Science
The AI system was trained on more than 450,000 ECG tests. (Photo by Towfiqu barbhuiya on Unsplash)
The use of an artificial intelligence (AI) system has proved to be a lifesaver in a clinical trial held across two hospitals in Taiwan.
The study used AI-enabled electrocardiogram (ECG) to identify hospitalised patients who were at a high risk of dying. The AI system threw up an alert, including an AI report and warning messages to the attending physicians, who subsequently attended to the patient.
It helped cut down mortality among high-risk patients by as much as 31 per cent. The overall reduction of mortality was 17 per cent.
“That’s remarkable and as good or better than our most effective medical treatments,” Eric Topol, MD, professor, and executive vice president at Scripps Research in California, wrote in his blog “Ground Truths.”
An ECG is a quick test that records the electrical activity of one’s heart. Doctors use it to make an assessment of how the heart is functioning.
The randomised clinical trial, or RCT, with AI-ECG involved 39 physicians and 15,965 patients with an average age of 61 years. RCTs are considered the gold standard for medical research.
The AI-ECG RCT was conducted between December 2021 and 2022. The study, led by the National Defense Medical Center, Taiwan, was published in the Nature Medicine journal on 29 April 2024.
The AI system was trained on more than 450,000 ECG tests along with the survival data of the patients whose ECG was taken. Its superpower is to pick up on subtle signs that humans might miss. It came up with a percentile score representing each patient’s risk of death. A percentile of 95 or higher was deemed high risk.
Patients participating in the trial would get their ECG test done. The AI would analyse the results. About half of the patients were evaluated by physicians alone. Roughly the other half got the assistance of AI alerts. Once a patient was identified as high-risk and, therefore, requiring prompt attention, the physician would be alerted on their smartphone.
For further verification, the physician could cross-check the ECG with the result of the AI-ECG prediction if there was a need for it.
Comparison of the death rates in the two groups at 90 days showed that while 3.6 per cent of participants in the AI group had died from any cause, 4.3 per cent died in the control group.

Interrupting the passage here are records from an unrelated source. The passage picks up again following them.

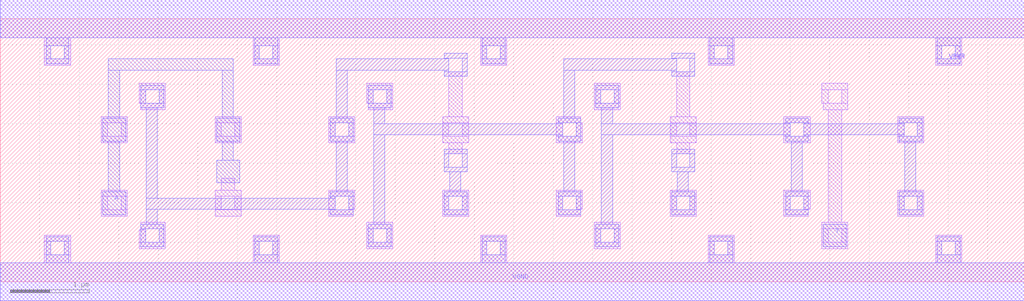
<source format=lef>
VERSION 5.7 ;
  NOWIREEXTENSIONATPIN ON ;
  DIVIDERCHAR "/" ;
  BUSBITCHARS "[]" ;
MACRO CLKBUF1
  CLASS CORE ;
  FOREIGN CLKBUF1 ;
  ORIGIN 0.000 0.000 ;
  SIZE 12.960 BY 3.330 ;
  SYMMETRY X Y R90 ;
  SITE unit ;
  PIN VPWR
    DIRECTION INOUT ;
    USE POWER ;
    SHAPE ABUTMENT ;
    PORT
      LAYER met1 ;
        RECT 0.000 3.090 12.960 3.570 ;
        RECT 0.580 2.990 0.870 3.090 ;
        RECT 0.580 2.820 0.640 2.990 ;
        RECT 0.810 2.820 0.870 2.990 ;
        RECT 0.580 2.760 0.870 2.820 ;
        RECT 3.220 2.990 3.510 3.090 ;
        RECT 3.220 2.820 3.280 2.990 ;
        RECT 3.450 2.820 3.510 2.990 ;
        RECT 3.220 2.760 3.510 2.820 ;
        RECT 6.100 2.990 6.390 3.090 ;
        RECT 6.100 2.820 6.160 2.990 ;
        RECT 6.330 2.820 6.390 2.990 ;
        RECT 6.100 2.760 6.390 2.820 ;
        RECT 8.980 2.990 9.270 3.090 ;
        RECT 8.980 2.820 9.040 2.990 ;
        RECT 9.210 2.820 9.270 2.990 ;
        RECT 8.980 2.760 9.270 2.820 ;
        RECT 11.860 2.990 12.150 3.090 ;
        RECT 11.860 2.820 11.920 2.990 ;
        RECT 12.090 2.820 12.150 2.990 ;
        RECT 11.860 2.760 12.150 2.820 ;
    END
    PORT
      LAYER li1 ;
        RECT 0.000 3.090 12.960 3.570 ;
        RECT 0.560 2.990 0.890 3.090 ;
        RECT 0.560 2.820 0.640 2.990 ;
        RECT 0.810 2.820 0.890 2.990 ;
        RECT 0.560 2.740 0.890 2.820 ;
        RECT 3.200 2.990 3.530 3.090 ;
        RECT 3.200 2.820 3.280 2.990 ;
        RECT 3.450 2.820 3.530 2.990 ;
        RECT 3.200 2.740 3.530 2.820 ;
        RECT 6.080 2.990 6.410 3.090 ;
        RECT 6.080 2.820 6.160 2.990 ;
        RECT 6.330 2.820 6.410 2.990 ;
        RECT 6.080 2.740 6.410 2.820 ;
        RECT 8.960 2.990 9.290 3.090 ;
        RECT 8.960 2.820 9.040 2.990 ;
        RECT 9.210 2.820 9.290 2.990 ;
        RECT 8.960 2.740 9.290 2.820 ;
        RECT 11.840 2.990 12.170 3.090 ;
        RECT 11.840 2.820 11.920 2.990 ;
        RECT 12.090 2.820 12.170 2.990 ;
        RECT 11.840 2.740 12.170 2.820 ;
    END
  END VPWR
  PIN VGND
    DIRECTION INOUT ;
    USE GROUND ;
    SHAPE ABUTMENT ;
    PORT
      LAYER met1 ;
        RECT 0.580 0.510 0.870 0.570 ;
        RECT 0.580 0.340 0.640 0.510 ;
        RECT 0.810 0.340 0.870 0.510 ;
        RECT 0.580 0.240 0.870 0.340 ;
        RECT 3.220 0.510 3.510 0.570 ;
        RECT 3.220 0.340 3.280 0.510 ;
        RECT 3.450 0.340 3.510 0.510 ;
        RECT 3.220 0.240 3.510 0.340 ;
        RECT 6.100 0.510 6.390 0.570 ;
        RECT 6.100 0.340 6.160 0.510 ;
        RECT 6.330 0.340 6.390 0.510 ;
        RECT 6.100 0.240 6.390 0.340 ;
        RECT 8.980 0.510 9.270 0.570 ;
        RECT 8.980 0.340 9.040 0.510 ;
        RECT 9.210 0.340 9.270 0.510 ;
        RECT 8.980 0.240 9.270 0.340 ;
        RECT 11.860 0.510 12.150 0.570 ;
        RECT 11.860 0.340 11.920 0.510 ;
        RECT 12.090 0.340 12.150 0.510 ;
        RECT 11.860 0.240 12.150 0.340 ;
        RECT 0.000 -0.240 12.960 0.240 ;
    END
    PORT
      LAYER li1 ;
        RECT 0.560 0.510 0.890 0.590 ;
        RECT 0.560 0.340 0.640 0.510 ;
        RECT 0.810 0.340 0.890 0.510 ;
        RECT 0.560 0.240 0.890 0.340 ;
        RECT 3.200 0.510 3.530 0.590 ;
        RECT 3.200 0.340 3.280 0.510 ;
        RECT 3.450 0.340 3.530 0.510 ;
        RECT 3.200 0.240 3.530 0.340 ;
        RECT 6.080 0.510 6.410 0.590 ;
        RECT 6.080 0.340 6.160 0.510 ;
        RECT 6.330 0.340 6.410 0.510 ;
        RECT 6.080 0.240 6.410 0.340 ;
        RECT 8.960 0.510 9.290 0.590 ;
        RECT 8.960 0.340 9.040 0.510 ;
        RECT 9.210 0.340 9.290 0.510 ;
        RECT 8.960 0.240 9.290 0.340 ;
        RECT 11.840 0.510 12.170 0.590 ;
        RECT 11.840 0.340 11.920 0.510 ;
        RECT 12.090 0.340 12.170 0.510 ;
        RECT 11.840 0.240 12.170 0.340 ;
        RECT 0.000 -0.240 12.960 0.240 ;
    END
  END VGND
  PIN Y
    DIRECTION INOUT ;
    USE SIGNAL ;
    SHAPE ABUTMENT ;
    PORT
      LAYER met1 ;
        RECT 10.420 0.440 10.710 0.730 ;
    END
  END Y
  PIN A
    DIRECTION INOUT ;
    USE SIGNAL ;
    SHAPE ABUTMENT ;
    PORT
      LAYER met1 ;
        RECT 1.370 2.680 2.950 2.820 ;
        RECT 1.370 2.070 1.510 2.680 ;
        RECT 2.810 2.070 2.950 2.680 ;
        RECT 1.300 1.780 1.590 2.070 ;
        RECT 2.740 1.780 3.030 2.070 ;
        RECT 1.370 1.140 1.510 1.780 ;
        RECT 2.810 1.540 2.950 1.780 ;
        RECT 2.740 1.250 3.030 1.540 ;
        RECT 1.300 0.850 1.590 1.140 ;
    END
  END A
  OBS
      LAYER li1 ;
        RECT 1.760 2.430 2.090 2.510 ;
        RECT 1.760 2.260 1.840 2.430 ;
        RECT 2.010 2.260 2.090 2.430 ;
        RECT 4.640 2.430 4.970 2.510 ;
        RECT 4.640 2.260 4.720 2.430 ;
        RECT 4.890 2.260 4.970 2.430 ;
        RECT 1.780 2.180 2.090 2.260 ;
        RECT 4.660 2.180 4.970 2.260 ;
        RECT 5.680 2.090 5.850 2.660 ;
        RECT 7.520 2.430 7.850 2.510 ;
        RECT 7.520 2.260 7.600 2.430 ;
        RECT 7.770 2.260 7.850 2.430 ;
        RECT 7.520 2.180 7.850 2.260 ;
        RECT 8.560 2.090 8.730 2.660 ;
        RECT 10.400 2.430 10.730 2.510 ;
        RECT 10.400 2.260 10.480 2.430 ;
        RECT 10.650 2.260 10.730 2.430 ;
        RECT 10.420 2.180 10.730 2.260 ;
        RECT 1.280 2.010 1.610 2.090 ;
        RECT 1.280 1.840 1.360 2.010 ;
        RECT 1.530 1.840 1.610 2.010 ;
        RECT 1.280 1.760 1.610 1.840 ;
        RECT 2.720 2.010 3.050 2.090 ;
        RECT 2.720 1.840 2.800 2.010 ;
        RECT 2.970 1.840 3.050 2.010 ;
        RECT 2.720 1.760 3.050 1.840 ;
        RECT 4.160 2.010 4.490 2.090 ;
        RECT 4.160 1.840 4.240 2.010 ;
        RECT 4.410 1.840 4.490 2.010 ;
        RECT 4.160 1.760 4.490 1.840 ;
        RECT 5.600 2.010 5.930 2.090 ;
        RECT 5.600 1.840 5.680 2.010 ;
        RECT 5.850 1.840 5.930 2.010 ;
        RECT 5.600 1.760 5.930 1.840 ;
        RECT 7.040 2.010 7.350 2.090 ;
        RECT 8.480 2.010 8.810 2.090 ;
        RECT 7.040 1.840 7.120 2.010 ;
        RECT 7.290 1.840 7.370 2.010 ;
        RECT 7.040 1.760 7.370 1.840 ;
        RECT 8.480 1.840 8.560 2.010 ;
        RECT 8.730 1.840 8.810 2.010 ;
        RECT 8.480 1.760 8.810 1.840 ;
        RECT 9.920 2.010 10.250 2.090 ;
        RECT 9.920 1.840 10.000 2.010 ;
        RECT 10.170 1.840 10.250 2.010 ;
        RECT 9.920 1.760 10.250 1.840 ;
        RECT 5.680 1.620 5.850 1.760 ;
        RECT 8.560 1.620 8.730 1.760 ;
        RECT 2.800 1.160 2.970 1.310 ;
        RECT 1.280 1.080 1.610 1.160 ;
        RECT 1.280 0.910 1.360 1.080 ;
        RECT 1.530 0.910 1.610 1.080 ;
        RECT 1.280 0.830 1.610 0.910 ;
        RECT 2.720 1.080 3.050 1.160 ;
        RECT 2.720 0.910 2.800 1.080 ;
        RECT 2.970 0.910 3.050 1.080 ;
        RECT 2.720 0.830 3.050 0.910 ;
        RECT 4.160 1.080 4.490 1.160 ;
        RECT 4.160 0.910 4.240 1.080 ;
        RECT 4.410 0.920 4.490 1.080 ;
        RECT 5.600 1.080 5.930 1.160 ;
        RECT 4.410 0.910 4.470 0.920 ;
        RECT 4.160 0.830 4.470 0.910 ;
        RECT 5.600 0.910 5.680 1.080 ;
        RECT 5.850 0.910 5.930 1.080 ;
        RECT 5.600 0.830 5.930 0.910 ;
        RECT 7.040 1.080 7.370 1.160 ;
        RECT 7.040 0.910 7.120 1.080 ;
        RECT 7.290 0.920 7.370 1.080 ;
        RECT 8.480 1.080 8.810 1.160 ;
        RECT 7.290 0.910 7.350 0.920 ;
        RECT 7.040 0.830 7.350 0.910 ;
        RECT 8.480 0.910 8.560 1.080 ;
        RECT 8.730 0.910 8.810 1.080 ;
        RECT 8.480 0.830 8.810 0.910 ;
        RECT 9.920 1.080 10.250 1.160 ;
        RECT 9.920 0.910 10.000 1.080 ;
        RECT 10.170 0.920 10.250 1.080 ;
        RECT 10.170 0.910 10.230 0.920 ;
        RECT 9.920 0.830 10.230 0.910 ;
        RECT 10.480 0.750 10.650 2.180 ;
        RECT 11.360 2.010 11.690 2.090 ;
        RECT 11.360 1.840 11.440 2.010 ;
        RECT 11.610 1.840 11.690 2.010 ;
        RECT 11.360 1.760 11.690 1.840 ;
        RECT 11.360 1.080 11.690 1.160 ;
        RECT 11.360 0.910 11.440 1.080 ;
        RECT 11.610 0.910 11.690 1.080 ;
        RECT 11.360 0.830 11.690 0.910 ;
        RECT 1.780 0.670 2.090 0.750 ;
        RECT 1.780 0.660 1.840 0.670 ;
        RECT 1.760 0.500 1.840 0.660 ;
        RECT 2.010 0.500 2.090 0.670 ;
        RECT 1.760 0.420 2.090 0.500 ;
        RECT 4.640 0.670 4.970 0.750 ;
        RECT 4.640 0.500 4.720 0.670 ;
        RECT 4.890 0.500 4.970 0.670 ;
        RECT 4.640 0.420 4.970 0.500 ;
        RECT 7.520 0.670 7.850 0.750 ;
        RECT 7.520 0.500 7.600 0.670 ;
        RECT 7.770 0.500 7.850 0.670 ;
        RECT 7.520 0.420 7.850 0.500 ;
        RECT 10.400 0.670 10.730 0.750 ;
        RECT 10.400 0.500 10.480 0.670 ;
        RECT 10.650 0.500 10.730 0.670 ;
        RECT 10.400 0.420 10.730 0.500 ;
      LAYER met1 ;
        RECT 5.620 2.830 5.910 2.890 ;
        RECT 5.620 2.820 5.680 2.830 ;
        RECT 4.250 2.680 5.680 2.820 ;
        RECT 1.780 2.430 2.070 2.490 ;
        RECT 1.780 2.260 1.840 2.430 ;
        RECT 2.010 2.260 2.070 2.430 ;
        RECT 1.780 2.200 2.070 2.260 ;
        RECT 1.850 1.060 1.990 2.200 ;
        RECT 4.250 2.070 4.390 2.680 ;
        RECT 5.620 2.660 5.680 2.680 ;
        RECT 5.850 2.660 5.910 2.830 ;
        RECT 8.500 2.830 8.790 2.890 ;
        RECT 8.500 2.820 8.560 2.830 ;
        RECT 5.620 2.600 5.910 2.660 ;
        RECT 7.130 2.680 8.560 2.820 ;
        RECT 4.660 2.430 4.950 2.490 ;
        RECT 4.660 2.260 4.720 2.430 ;
        RECT 4.890 2.260 4.950 2.430 ;
        RECT 4.660 2.200 4.950 2.260 ;
        RECT 4.180 2.010 4.470 2.070 ;
        RECT 4.180 1.840 4.240 2.010 ;
        RECT 4.410 1.840 4.470 2.010 ;
        RECT 4.180 1.780 4.470 1.840 ;
        RECT 4.730 2.000 4.870 2.200 ;
        RECT 7.130 2.070 7.270 2.680 ;
        RECT 8.500 2.660 8.560 2.680 ;
        RECT 8.730 2.660 8.790 2.830 ;
        RECT 8.500 2.600 8.790 2.660 ;
        RECT 7.540 2.430 7.830 2.490 ;
        RECT 7.540 2.260 7.600 2.430 ;
        RECT 7.770 2.260 7.830 2.430 ;
        RECT 7.540 2.200 7.830 2.260 ;
        RECT 7.060 2.010 7.350 2.070 ;
        RECT 7.060 2.000 7.120 2.010 ;
        RECT 4.730 1.860 7.120 2.000 ;
        RECT 4.250 1.140 4.390 1.780 ;
        RECT 4.180 1.080 4.470 1.140 ;
        RECT 4.180 1.060 4.240 1.080 ;
        RECT 1.850 0.920 4.240 1.060 ;
        RECT 1.850 0.730 1.990 0.920 ;
        RECT 4.180 0.910 4.240 0.920 ;
        RECT 4.410 0.910 4.470 1.080 ;
        RECT 4.180 0.850 4.470 0.910 ;
        RECT 4.730 0.730 4.870 1.860 ;
        RECT 7.060 1.840 7.120 1.860 ;
        RECT 7.290 1.840 7.350 2.010 ;
        RECT 7.060 1.780 7.350 1.840 ;
        RECT 7.610 2.000 7.750 2.200 ;
        RECT 9.940 2.010 10.230 2.070 ;
        RECT 9.940 2.000 10.000 2.010 ;
        RECT 7.610 1.860 10.000 2.000 ;
        RECT 5.620 1.620 5.910 1.680 ;
        RECT 5.620 1.450 5.680 1.620 ;
        RECT 5.850 1.450 5.910 1.620 ;
        RECT 5.620 1.390 5.910 1.450 ;
        RECT 5.690 1.140 5.830 1.390 ;
        RECT 7.130 1.140 7.270 1.780 ;
        RECT 5.620 1.080 5.910 1.140 ;
        RECT 5.620 0.910 5.680 1.080 ;
        RECT 5.850 0.910 5.910 1.080 ;
        RECT 5.620 0.850 5.910 0.910 ;
        RECT 7.060 1.080 7.350 1.140 ;
        RECT 7.060 0.910 7.120 1.080 ;
        RECT 7.290 0.910 7.350 1.080 ;
        RECT 7.060 0.850 7.350 0.910 ;
        RECT 7.610 0.730 7.750 1.860 ;
        RECT 9.940 1.840 10.000 1.860 ;
        RECT 10.170 2.000 10.230 2.010 ;
        RECT 11.380 2.010 11.670 2.070 ;
        RECT 11.380 2.000 11.440 2.010 ;
        RECT 10.170 1.860 11.440 2.000 ;
        RECT 10.170 1.840 10.230 1.860 ;
        RECT 9.940 1.780 10.230 1.840 ;
        RECT 11.380 1.840 11.440 1.860 ;
        RECT 11.610 1.840 11.670 2.010 ;
        RECT 11.380 1.780 11.670 1.840 ;
        RECT 8.500 1.620 8.790 1.680 ;
        RECT 8.500 1.450 8.560 1.620 ;
        RECT 8.730 1.450 8.790 1.620 ;
        RECT 8.500 1.390 8.790 1.450 ;
        RECT 8.570 1.140 8.710 1.390 ;
        RECT 10.010 1.140 10.150 1.780 ;
        RECT 11.450 1.140 11.590 1.780 ;
        RECT 8.500 1.080 8.790 1.140 ;
        RECT 8.500 0.910 8.560 1.080 ;
        RECT 8.730 0.910 8.790 1.080 ;
        RECT 8.500 0.850 8.790 0.910 ;
        RECT 9.940 1.080 10.230 1.140 ;
        RECT 9.940 0.910 10.000 1.080 ;
        RECT 10.170 0.910 10.230 1.080 ;
        RECT 9.940 0.850 10.230 0.910 ;
        RECT 11.380 1.080 11.670 1.140 ;
        RECT 11.380 0.910 11.440 1.080 ;
        RECT 11.610 0.910 11.670 1.080 ;
        RECT 11.380 0.850 11.670 0.910 ;
        RECT 1.780 0.670 2.070 0.730 ;
        RECT 1.780 0.500 1.840 0.670 ;
        RECT 2.010 0.500 2.070 0.670 ;
        RECT 1.780 0.440 2.070 0.500 ;
        RECT 4.660 0.670 4.950 0.730 ;
        RECT 4.660 0.500 4.720 0.670 ;
        RECT 4.890 0.500 4.950 0.670 ;
        RECT 4.660 0.440 4.950 0.500 ;
        RECT 7.540 0.670 7.830 0.730 ;
        RECT 7.540 0.500 7.600 0.670 ;
        RECT 7.770 0.500 7.830 0.670 ;
        RECT 7.540 0.440 7.830 0.500 ;
  END
END CLKBUF1
END LIBRARY


</source>
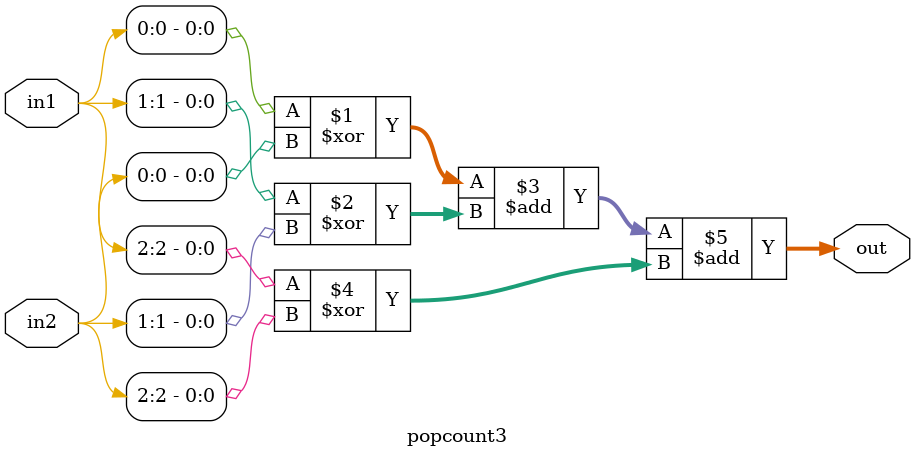
<source format=v>
module popcount3(in1,in2,out);
input [2:0]in1;
input [2:0]in2;
output [1:0]out;

assign out = (in1[0]^in2[0]) + (in1[1]^in2[1]) + (in1[2]^in2[2]);

endmodule

</source>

Notably, the death rate was 31 per cent lower among high-risk cases where the AI alert system intervened.
A significant implication of using AI was that patients predicted to be in the high-risk category received swift attention and further testing and medical treatment, including a transfer to the intensive care unit.
Upon receiving an AI-ECG alert, doctors in this study were asked “to take the high-risk alert seriously and decide on the best care for patients by themselves.”
It led to a dramatic reduction in deaths from heart issues among high-risk patients by over 90 per cent. Patients who showed less obvious signs of illness benefitted especially greatly.
The paper in Nature Medicine said that the observed “results indicate that such implementation assists in the detection of high-risk patients, prompting timely clinical care and reducing mortality.”
Fourteen military hospitals in Taiwan are already making use of the AI alert system due to the “impressive results and potential to greatly improve medical care.”
“This represents a major milestone in medical A.I. While previous randomized trials have shown improved detection or accuracy endpoints, this one takes it a big step further,” Topol writes.